BOWLING THEM UNDER
College football coaches are strong on the benefits of competition, but after what happened to bowl-bound teams last weekend, when several that had already been tapped were beaten (page 62), even they might agree that it can be overdone.
Bowl selection committees, under pressure from TV networks with which they are affiliated, have always pressed for earlier dates for choosing their teams. In response the NCAA adopted a rule in 1967 barring selection before the third week in November. It was honored in the breach, and this season the rule was dropped. The pressures against holding that dateline, apparently, were too great.
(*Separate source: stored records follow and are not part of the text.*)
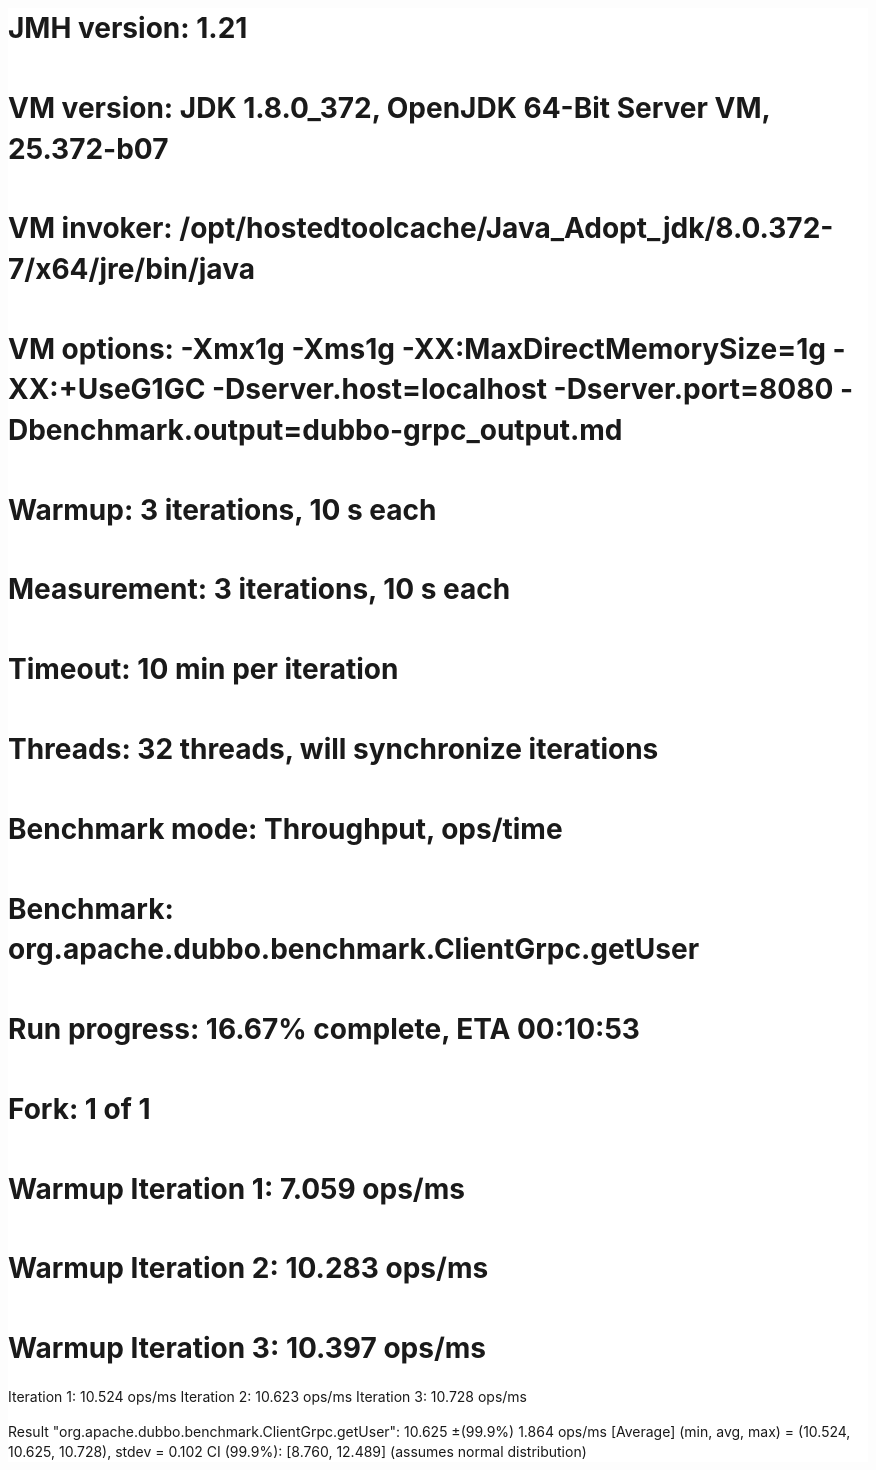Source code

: 
# JMH version: 1.21
# VM version: JDK 1.8.0_372, OpenJDK 64-Bit Server VM, 25.372-b07
# VM invoker: /opt/hostedtoolcache/Java_Adopt_jdk/8.0.372-7/x64/jre/bin/java
# VM options: -Xmx1g -Xms1g -XX:MaxDirectMemorySize=1g -XX:+UseG1GC -Dserver.host=localhost -Dserver.port=8080 -Dbenchmark.output=dubbo-grpc_output.md
# Warmup: 3 iterations, 10 s each
# Measurement: 3 iterations, 10 s each
# Timeout: 10 min per iteration
# Threads: 32 threads, will synchronize iterations
# Benchmark mode: Throughput, ops/time
# Benchmark: org.apache.dubbo.benchmark.ClientGrpc.getUser

# Run progress: 16.67% complete, ETA 00:10:53
# Fork: 1 of 1
# Warmup Iteration   1: 7.059 ops/ms
# Warmup Iteration   2: 10.283 ops/ms
# Warmup Iteration   3: 10.397 ops/ms
Iteration   1: 10.524 ops/ms
Iteration   2: 10.623 ops/ms
Iteration   3: 10.728 ops/ms


Result "org.apache.dubbo.benchmark.ClientGrpc.getUser":
  10.625 ±(99.9%) 1.864 ops/ms [Average]
  (min, avg, max) = (10.524, 10.625, 10.728), stdev = 0.102
  CI (99.9%): [8.760, 12.489] (assumes normal distribution)
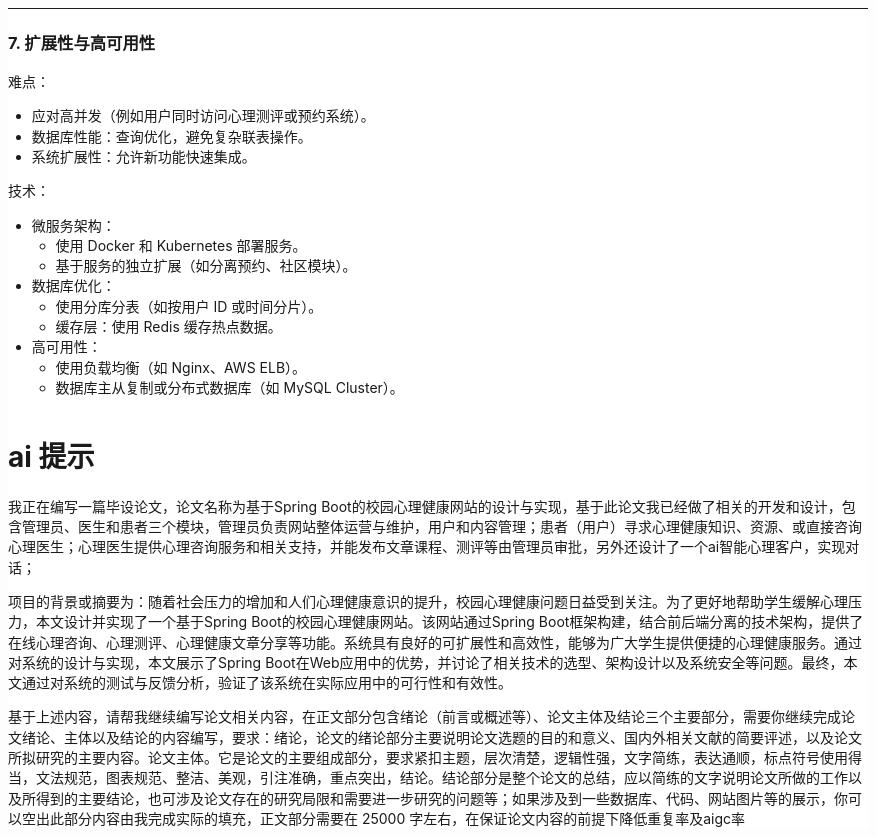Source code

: ------

### **7. 扩展性与高可用性**

难点：

- 应对高并发（例如用户同时访问心理测评或预约系统）。
- 数据库性能：查询优化，避免复杂联表操作。
- 系统扩展性：允许新功能快速集成。

技术：

- 微服务架构：
  - 使用 Docker 和 Kubernetes 部署服务。
  - 基于服务的独立扩展（如分离预约、社区模块）。
- 数据库优化：
  - 使用分库分表（如按用户 ID 或时间分片）。
  - 缓存层：使用 Redis 缓存热点数据。
- 高可用性：
  - 使用负载均衡（如 Nginx、AWS ELB）。
  - 数据库主从复制或分布式数据库（如 MySQL Cluster）。


# ai 提示

我正在编写一篇毕设论文，论文名称为基于Spring Boot的校园心理健康网站的设计与实现，基于此论文我已经做了相关的开发和设计，包含管理员、医生和患者三个模块，管理员负责网站整体运营与维护，用户和内容管理；患者（用户）寻求心理健康知识、资源、或直接咨询心理医生；心理医生提供心理咨询服务和相关支持，并能发布文章课程、测评等由管理员审批，另外还设计了一个ai智能心理客户，实现对话；

项目的背景或摘要为：随着社会压力的增加和人们心理健康意识的提升，校园心理健康问题日益受到关注。为了更好地帮助学生缓解心理压力，本文设计并实现了一个基于Spring Boot的校园心理健康网站。该网站通过Spring Boot框架构建，结合前后端分离的技术架构，提供了在线心理咨询、心理测评、心理健康文章分享等功能。系统具有良好的可扩展性和高效性，能够为广大学生提供便捷的心理健康服务。通过对系统的设计与实现，本文展示了Spring Boot在Web应用中的优势，并讨论了相关技术的选型、架构设计以及系统安全等问题。最终，本文通过对系统的测试与反馈分析，验证了该系统在实际应用中的可行性和有效性。

基于上述内容，请帮我继续编写论文相关内容，在正文部分包含绪论（前言或概述等）、论文主体及结论三个主要部分，需要你继续完成论文绪论、主体以及结论的内容编写，要求：绪论，论文的绪论部分主要说明论文选题的目的和意义、国内外相关文献的简要评述，以及论文所拟研究的主要内容。论文主体。它是论文的主要组成部分，要求紧扣主题，层次清楚，逻辑性强，文字简练，表达通顺，标点符号使用得当，文法规范，图表规范、整洁、美观，引注准确，重点突出，结论。结论部分是整个论文的总结，应以简练的文字说明论文所做的工作以及所得到的主要结论，也可涉及论文存在的研究局限和需要进一步研究的问题等；如果涉及到一些数据库、代码、网站图片等的展示，你可以空出此部分内容由我完成实际的填充，正文部分需要在 25000 字左右，在保证论文内容的前提下降低重复率及aigc率



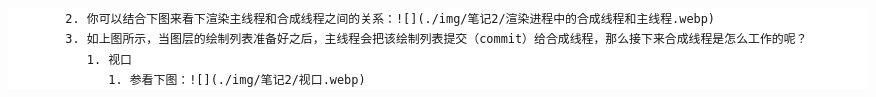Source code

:             2. 你可以结合下图来看下渲染主线程和合成线程之间的关系：![](./img/笔记2/渲染进程中的合成线程和主线程.webp)
            3. 如上图所示，当图层的绘制列表准备好之后，主线程会把该绘制列表提交（commit）给合成线程，那么接下来合成线程是怎么工作的呢？
               1. 视口
                  1. 参看下图：![](./img/笔记2/视口.webp)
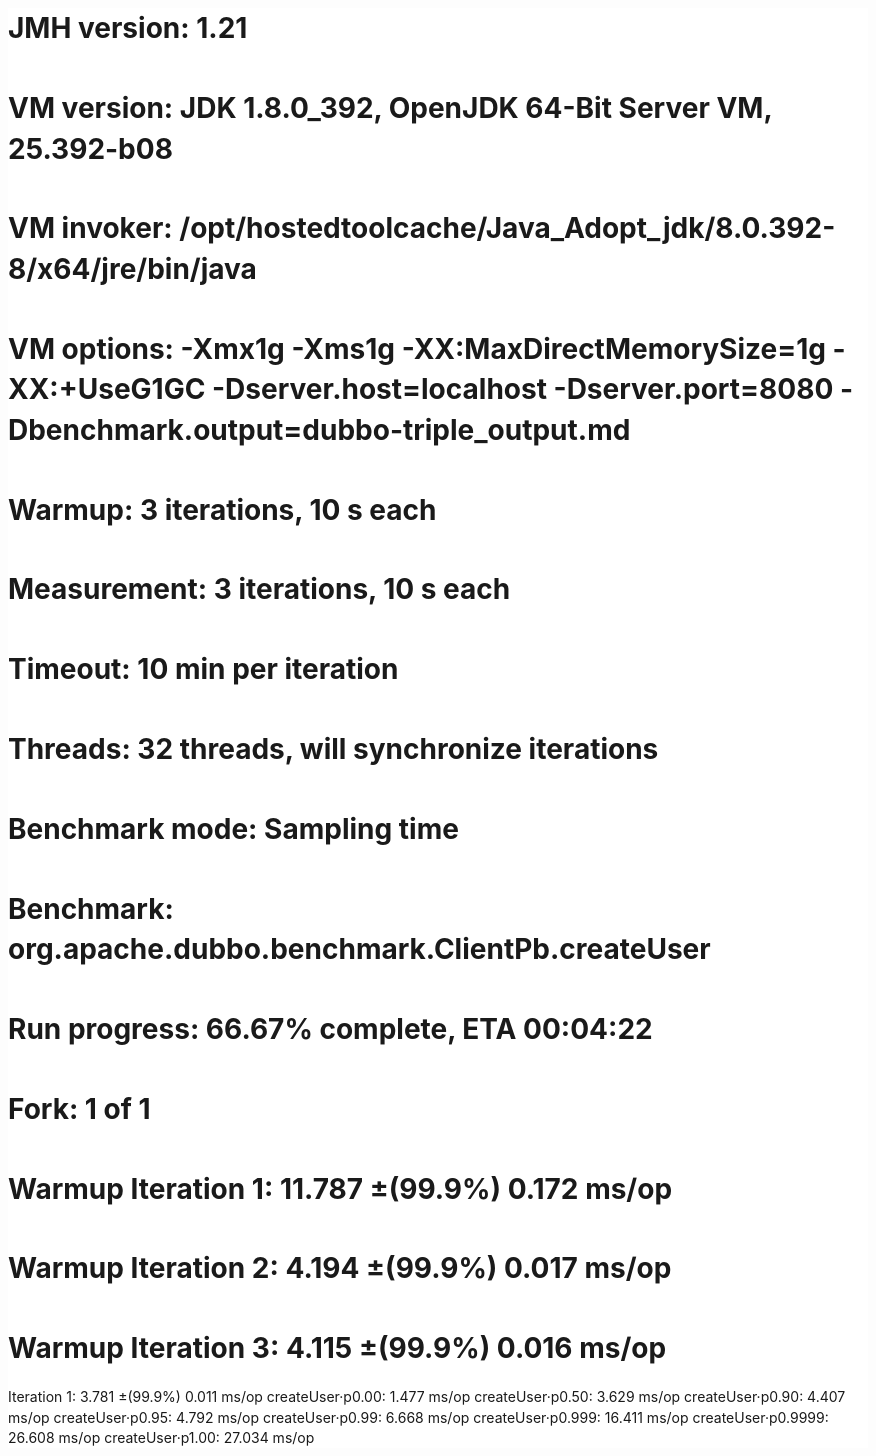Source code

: 
# JMH version: 1.21
# VM version: JDK 1.8.0_392, OpenJDK 64-Bit Server VM, 25.392-b08
# VM invoker: /opt/hostedtoolcache/Java_Adopt_jdk/8.0.392-8/x64/jre/bin/java
# VM options: -Xmx1g -Xms1g -XX:MaxDirectMemorySize=1g -XX:+UseG1GC -Dserver.host=localhost -Dserver.port=8080 -Dbenchmark.output=dubbo-triple_output.md
# Warmup: 3 iterations, 10 s each
# Measurement: 3 iterations, 10 s each
# Timeout: 10 min per iteration
# Threads: 32 threads, will synchronize iterations
# Benchmark mode: Sampling time
# Benchmark: org.apache.dubbo.benchmark.ClientPb.createUser

# Run progress: 66.67% complete, ETA 00:04:22
# Fork: 1 of 1
# Warmup Iteration   1: 11.787 ±(99.9%) 0.172 ms/op
# Warmup Iteration   2: 4.194 ±(99.9%) 0.017 ms/op
# Warmup Iteration   3: 4.115 ±(99.9%) 0.016 ms/op
Iteration   1: 3.781 ±(99.9%) 0.011 ms/op
                 createUser·p0.00:   1.477 ms/op
                 createUser·p0.50:   3.629 ms/op
                 createUser·p0.90:   4.407 ms/op
                 createUser·p0.95:   4.792 ms/op
                 createUser·p0.99:   6.668 ms/op
                 createUser·p0.999:  16.411 ms/op
                 createUser·p0.9999: 26.608 ms/op
                 createUser·p1.00:   27.034 ms/op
The NCAA, the bowls and the networks will do better for the game and themselves by readopting the bid-date rule and setting it back to, say, Dec. 1, when most teams have completed their schedules and the country has a fairly good idea who should be playing in the postseason games. If the three do not, they will get exactly what they deserve—large blocks of empty seats and TV ratings that won't stand up against those of " Mickey Mouse" reruns.
THE FALLS OF ACADEME
Sociologist Gideon Aran gives every impression of being a man who is onto something. The question is, what?
Jumping straight into his subject, he wrote in the American Journal of Sociology, "The unusual social aspects of parachuting provide a rich potential for sociological study." Then he turned the air cloudy.
"Within a few moments, the highly integrated collectivity that has dominated its individual members (prejump phase) changes drastically into a tenuous, anomic social situation that gives rise to a very egocentric individuality followed by a return to the former state (postjump phase). This bipolarity of parachuting provides a rare opportunity to study a nearly ideal-typical manifestation of extreme opposite social forms contained within an organizational setting. The sequence of the three phases of the jump, and the dialectical relationship between them, is analyzed here in terms of personal regression leading to social regression, and vice versa."
Sort of makes you hope the parachutes never open.